La création en danger !

rien_a_copier


Alors voilà, j'ai décidé de relayer le message que certaines de mes consoeures ont commencé à faire circuler sur le net.
ICI    ICi    ICI   ICI    peut-être encore chez d'autres.....

La rentrée approche et j'ai aussi décidé de ne pas montrer mes nouveautés....elles seront réservées aux mercières qui viendront les voir sur le salon de l'Aiguille en Fête Pro puisque je m'y rends en septembre et puis, sur les autres salons où je serai présente.

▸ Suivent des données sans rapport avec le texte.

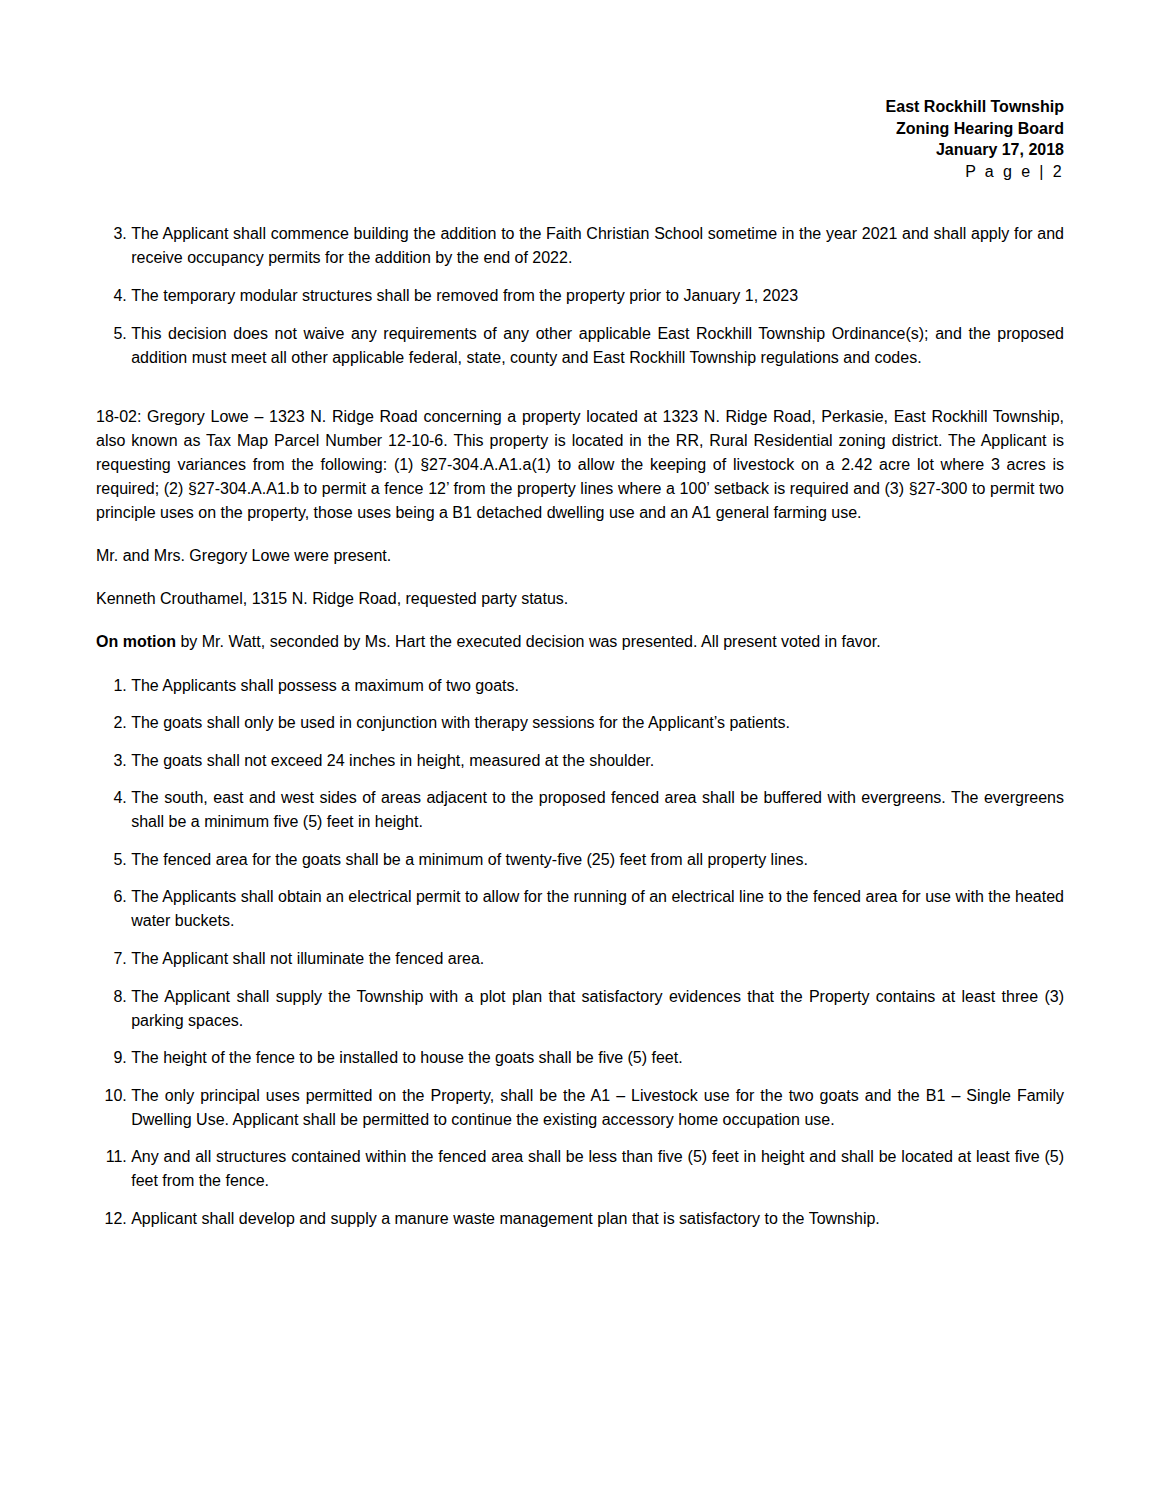East Rockhill Township
Zoning Hearing Board
January 17, 2018
P a g e | 2
The Applicant shall commence building the addition to the Faith Christian School sometime in the year 2021 and shall apply for and receive occupancy permits for the addition by the end of 2022.
The temporary modular structures shall be removed from the property prior to January 1, 2023
This decision does not waive any requirements of any other applicable East Rockhill Township Ordinance(s); and the proposed addition must meet all other applicable federal, state, county and East Rockhill Township regulations and codes.
18-02: Gregory Lowe – 1323 N. Ridge Road concerning a property located at 1323 N. Ridge Road, Perkasie, East Rockhill Township, also known as Tax Map Parcel Number 12-10-6. This property is located in the RR, Rural Residential zoning district. The Applicant is requesting variances from the following: (1) §27-304.A.A1.a(1) to allow the keeping of livestock on a 2.42 acre lot where 3 acres is required; (2) §27-304.A.A1.b to permit a fence 12’ from the property lines where a 100’ setback is required and (3) §27-300 to permit two principle uses on the property, those uses being a B1 detached dwelling use and an A1 general farming use.
Mr. and Mrs. Gregory Lowe were present.
Kenneth Crouthamel, 1315 N. Ridge Road, requested party status.
On motion by Mr. Watt, seconded by Ms. Hart the executed decision was presented. All present voted in favor.
The Applicants shall possess a maximum of two goats.
The goats shall only be used in conjunction with therapy sessions for the Applicant’s patients.
The goats shall not exceed 24 inches in height, measured at the shoulder.
The south, east and west sides of areas adjacent to the proposed fenced area shall be buffered with evergreens. The evergreens shall be a minimum five (5) feet in height.
The fenced area for the goats shall be a minimum of twenty-five (25) feet from all property lines.
The Applicants shall obtain an electrical permit to allow for the running of an electrical line to the fenced area for use with the heated water buckets.
The Applicant shall not illuminate the fenced area.
The Applicant shall supply the Township with a plot plan that satisfactory evidences that the Property contains at least three (3) parking spaces.
The height of the fence to be installed to house the goats shall be five (5) feet.
The only principal uses permitted on the Property, shall be the A1 – Livestock use for the two goats and the B1 – Single Family Dwelling Use. Applicant shall be permitted to continue the existing accessory home occupation use.
Any and all structures contained within the fenced area shall be less than five (5) feet in height and shall be located at least five (5) feet from the fence.
Applicant shall develop and supply a manure waste management plan that is satisfactory to the Township.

Alors, sur l'image, en lieu et place des modèles, il n'y a rien à voir.....non, rien à copier pour celles qui s'empressent, lorsque je mets mes modèles sur mon blog, de les copier pour les coller dans les sites et forums si complaisants, qui donnent le travail d'autrui à tout venant.
Cependant, la donne change car il faut à présent payer pour pouvoir télécharger le larcin volé.
Car les sites bandits qui mettent si généreusement les grilles des créatrices à disposition des brodeuses ne le font guère par générosité, mais pour un profit bien calculé et qui ne rapporte qu'à eux et eux seuls.
Les perdants ?
nous, créatrices et créateurs, qui travaillons et usons notre temps et notre énergie pour en tirer bien peu au final,
les mercières, qui ferment les unes après les autres, faute de ventes,
les brodeuses qui respectent notre travail et qui veulent que subsiste une mercière près de chez elles....et qui refusent la tentation car elles sont conscientes du danger,
mais aussi, les fraudeurs et fraudeuses .....ceux qui pensent qu'ils font une si bonne affaire, qui se frottent les mains car Internet, cet outil magique, leur a permis de télécharger sans bourse délier ! enfin......ceci n'étant plus vrai puisque nos grilles volées sont vendues à présent ! ceux qui se taisent lorsqu'un appel au secours est lancé sur les forums, ceux qui confondent partage et piratage, ceux qui pensent que rien ne s'épuisera et que, toujours, ils pourront ainsi puiser pour prendre et ensuite disposer à outrance et sans le moindre scrupule.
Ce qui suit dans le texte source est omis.